(Saved data entries)

========================================

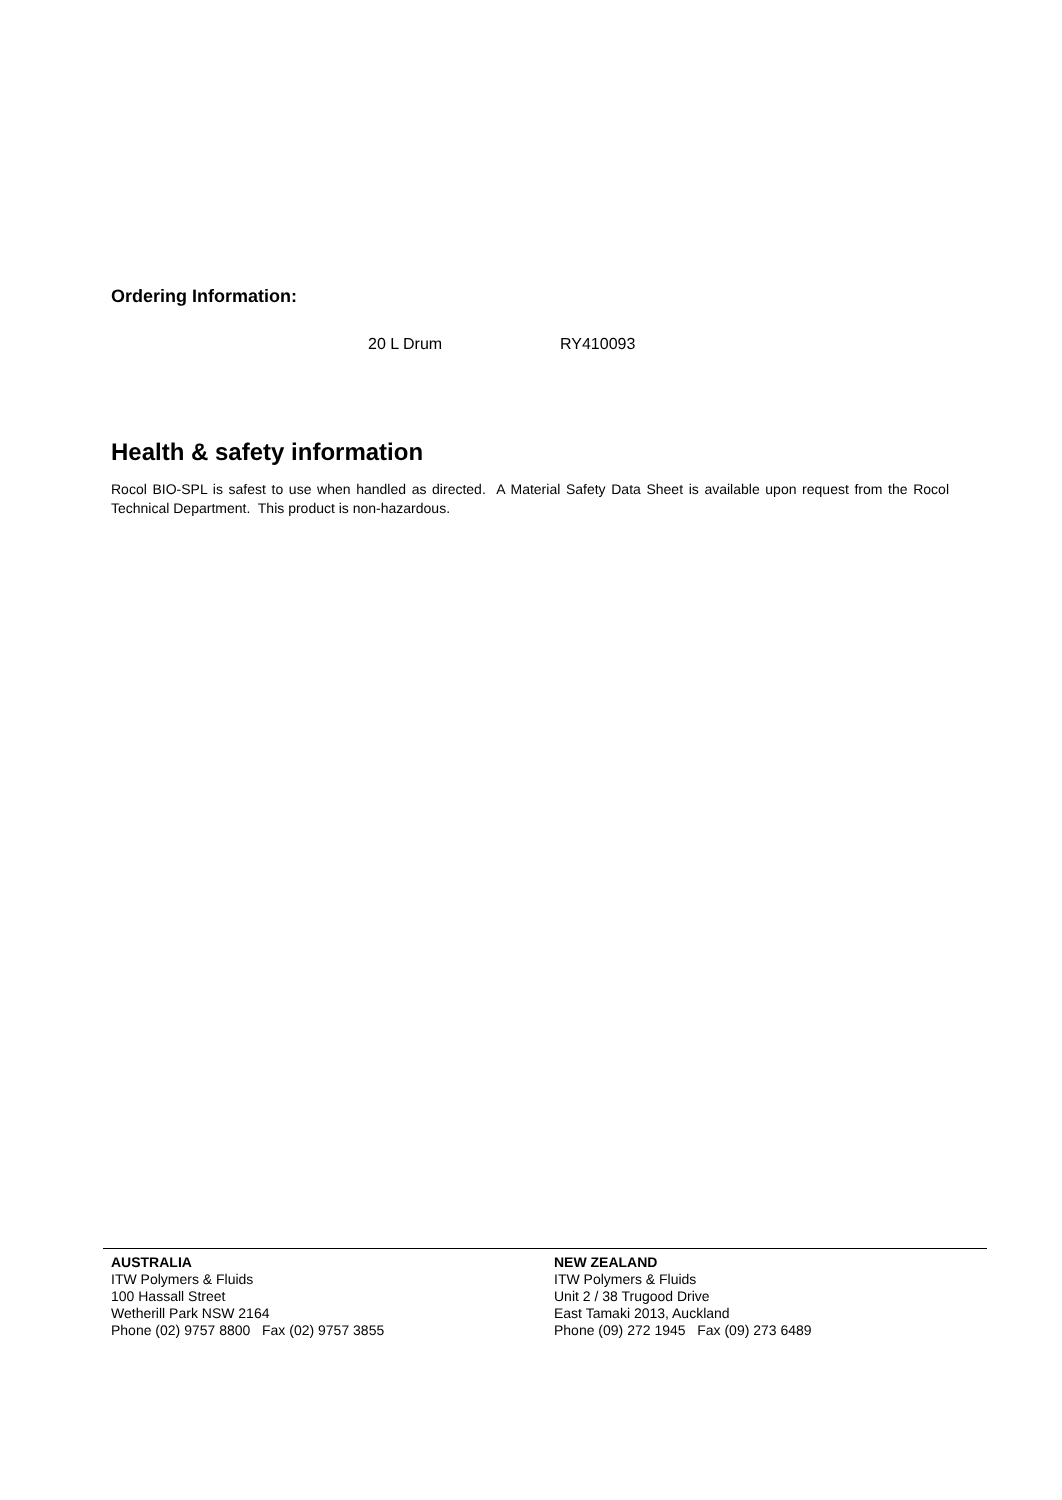Ordering Information:
20 L Drum RY410093
Health & safety information
Rocol BIO-SPL is safest to use when handled as directed. A Material Safety Data Sheet is available upon request from the Rocol Technical Department. This product is non-hazardous.
AUSTRALIA
ITW Polymers & Fluids
100 Hassall Street
Wetherill Park NSW 2164
Phone (02) 9757 8800 Fax (02) 9757 3855
NEW ZEALAND
ITW Polymers & Fluids
Unit 2 / 38 Trugood Drive
East Tamaki 2013, Auckland
Phone (09) 272 1945 Fax (09) 273 6489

========================================

Check each line above for the word "Phone", then give only the number of lines that have it.

2